Iowa Rep. Mariannette Miller-Meeks informed Johnson County Republicans in an August assembly that she’ll hold town corridor conferences “when hell freezes over.”
The Republican, who represents one of many nation’s most competitive House districts in southeastern Iowa, has confronted questions for months over when she’ll hold a public town corridor after promising to take action in April.
And within the assembly with the Johnson County Republicans of Iowa — which was later posted on YouTube by the county celebration, the place it went largely unnoticed on the time — she was blunt, saying she’s already being hounded over Medicaid cuts within the GOP’s massive government funding and policy bill.
“You know, I don’t have to hold a town hall so you can come and yell at me,” stated Miller-Meeks, who received by 799 votes in 2024 and faces a probable rematch subsequent 12 months with Democratic challenger Christina Bohannan.
“You can yell at me at the county fair — and you did! And you did. They did,” she stated. “You know, you yell at me in church, you yell at me at the county fair, I’m out in public all the damn time. Someone yelled at me at the speedway.”
Miller-Meeks added: “You have plenty of opportunities to yell at me and tell me I should be ashamed of myself, and by the way, I am not.”
Miller-Meeks’ feedback got here amid scrutiny over her and plenty of different House Republicans refusing to hold public, in-person town halls. Party leaders, together with the National Republican Congressional Committee chairman, Rep. Richard Hudson of North Carolina, have suggested in opposition to town halls after sturdy opposition to the GOP’s spending cuts burst into view at some town halls this spring.
Miller-Meeks pointed to impartial Vermont Sen. Bernie Sanders and former Transportation Secretary Pete Buttigieg criticizing her and different swing district Republicans over their votes for President Donald Trump’s One Big Beautiful Bill Act.
“We took the hard votes on reconciliation. We’ve been beat to crap over what we did on Medicaid. You know because you all have seen it,” she stated.
Miller-Meeks informed the Johnson County Republicans that she was being pressed on when she’d hold a town corridor by Tom Barton, a politics reporter for The Gazette newspaper in Cedar Rapids. “When hell freezes over,” she stated.
Miller-Meeks didn’t instantly reply to NCS’s request for touch upon her August remarks to Johnson County Republicans. But she did defend herself final week, telling the Gazette’s Barton, “Every time I walk around Iowa — every meeting that I go to, every rotary I attend, every county fair I go to — I am out in the public. I am out in the open, and I can answer anyone’s questions they have,” Miller-Meeks stated.

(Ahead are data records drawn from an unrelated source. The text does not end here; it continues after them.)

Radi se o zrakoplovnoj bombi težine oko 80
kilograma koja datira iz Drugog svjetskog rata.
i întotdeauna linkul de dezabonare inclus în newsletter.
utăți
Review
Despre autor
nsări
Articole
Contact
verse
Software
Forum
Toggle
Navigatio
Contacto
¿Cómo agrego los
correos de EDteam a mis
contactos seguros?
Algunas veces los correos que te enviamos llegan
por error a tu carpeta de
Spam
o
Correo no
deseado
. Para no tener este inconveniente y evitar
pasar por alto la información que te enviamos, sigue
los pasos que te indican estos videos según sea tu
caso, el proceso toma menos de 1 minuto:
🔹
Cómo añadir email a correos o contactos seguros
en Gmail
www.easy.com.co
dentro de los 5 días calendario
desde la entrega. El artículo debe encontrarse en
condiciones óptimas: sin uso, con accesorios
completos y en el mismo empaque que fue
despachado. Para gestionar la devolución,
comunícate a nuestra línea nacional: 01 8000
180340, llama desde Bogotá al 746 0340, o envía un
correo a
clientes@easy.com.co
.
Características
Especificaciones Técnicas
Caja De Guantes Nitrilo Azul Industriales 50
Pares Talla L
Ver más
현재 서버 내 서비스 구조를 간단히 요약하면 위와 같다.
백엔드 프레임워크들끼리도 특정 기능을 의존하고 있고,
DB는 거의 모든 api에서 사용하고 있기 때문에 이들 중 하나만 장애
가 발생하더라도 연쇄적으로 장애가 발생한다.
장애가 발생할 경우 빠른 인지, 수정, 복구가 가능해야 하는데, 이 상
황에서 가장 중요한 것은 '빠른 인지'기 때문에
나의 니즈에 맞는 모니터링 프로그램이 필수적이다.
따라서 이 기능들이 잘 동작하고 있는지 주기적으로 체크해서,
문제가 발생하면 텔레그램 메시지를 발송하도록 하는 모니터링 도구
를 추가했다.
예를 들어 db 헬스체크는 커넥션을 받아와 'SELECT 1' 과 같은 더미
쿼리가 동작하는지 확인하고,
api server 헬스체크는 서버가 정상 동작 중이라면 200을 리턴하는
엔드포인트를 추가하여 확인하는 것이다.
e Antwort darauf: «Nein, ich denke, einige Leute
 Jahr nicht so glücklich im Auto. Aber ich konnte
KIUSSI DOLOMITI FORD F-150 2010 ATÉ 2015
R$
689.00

She informed Barton that Democrats urgent GOP incumbents to hold town halls simply need “other people like-minded to scream and yell at people so they can videotape screaming and yelling at people.”
“And even when we were doing our press conference at the State Fair, people screamed and yelled and videotaped their screaming and yelling,” she informed the newspaper. “And then other people had, you know, reasonable questions that they wanted answers to, and we were able to do that. So more than happy to meet with individuals, as I do always when I’m in district.”